= First Council of Nîmes =

Council of Nîmes (396) was an important early Roman Catholic church Synod held in Nîmes, France on 1 October 396. It concerned the heresy of Ithacans (or Itaciens) that affected Christian unity, and resulted in the adoption of seven canons on church discipline, including the forbidding of female deaconesses.

This synod is the first of four known as the Councils of Nîmes that were held in the Middle Ages. The other Councils were held in 886, 1096, and 1284.

==Background==
The félicien schism: Itacien was born in Trier and important cathedral in Roman Germany, when Itace and his supporters had installed Felix as bishop of the capital of Gaul. Felix, says Sulpicius Severus, was a man most holy and worthy of the episcopate but "the indignity of his ordaining, men soiled with the blood of heretics, had made his name a stumbling block" for many of the Bishops in Gaul. In 395, after the imperial government has taken in hand the transalpine countries, conciliation attempts began with the Council.

==Participants==
The historian Louis Duchesne listed the 21 participants. It included:
- Aprunculus,
- Ursus Genialis (Cavaillon?)
- Syagrius,
- Alitius (Cahors?) Aper,
- Felix,
- Solinus,
- Adelfus,
- Remigius,
- Epetemius (Angers?),
- Modestus,
- Eusebius,
- Octavius
- Nicesius,
- Evantius,
- Ingenuus of Arles
- Aratus,
- Urbanus, and
- Melanus Toeferius

Saint Martin, sometimes accused of being antifélicien, refused to participate in the council as did many other absentees including Proculus, the Bishop of Marseilles and Simplicius of Vienna. One of the signatories, Ingenuus of Arles, the Archbishop of Arles is claimed by historian Jean-Remy Palanque, to be one of the féliciens.

==Decision==
The Bishops of Milan and Rome wished for the condemnation of Priscillian, but it seems that they were unsuccessful. However, the council did push for the prohibition of female diaconate, who had backed priscillanistes.
According to Jean-Remy Palanque, the council failed to "clear the scandals and heal discord" as he perceived it.

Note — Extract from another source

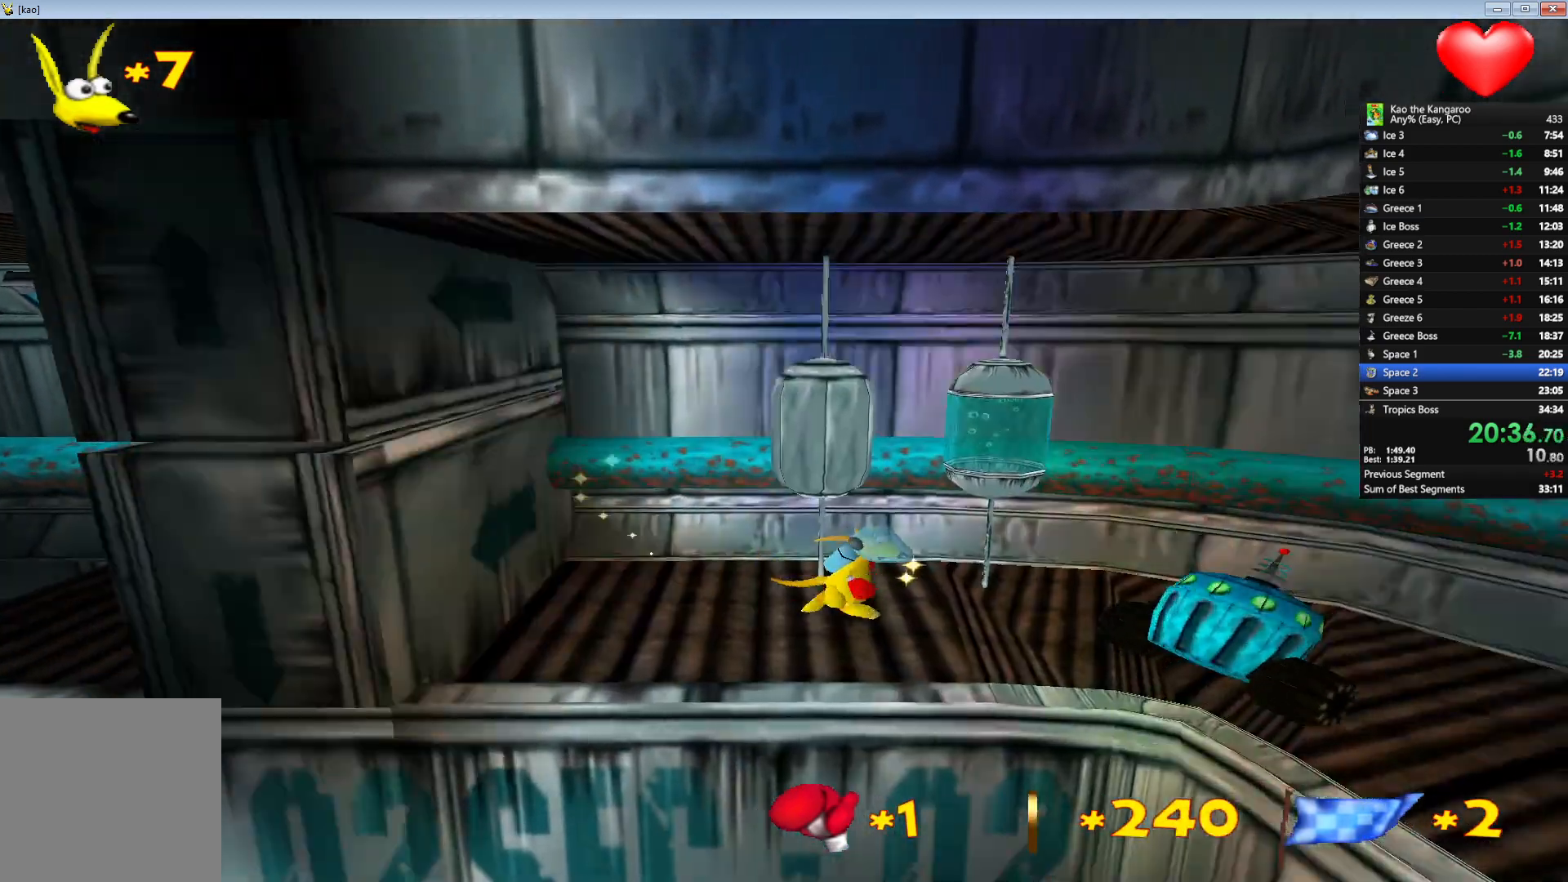
{"keys": ["up", "x", "z"], "events": [[133, "right", "up"], [317, "x", "down"]]}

The synod also adopted seven canons on discipline, which were not printed until 1743.

==Controversy about the date==
Although the date of 396 is generally accepted, some authors do not agree and suggest alternatives between 394 and 396. The council was in Nîmes on 1 October in the consular year in which Arcadio and Honorio were consul, which would indicate 394 or 396. Saint Martin is still alive at the time of the council, so it takes place prior to 397. Arguments for the year 396, are mainly based on the argument of Louis Duchesne. The latter notes that until 6 September 394, Gaul is still the power of the usurper Eugene, and it seems unlikely that such a meeting could be arranged in such a short space of timetime (between 6 September and 1 October).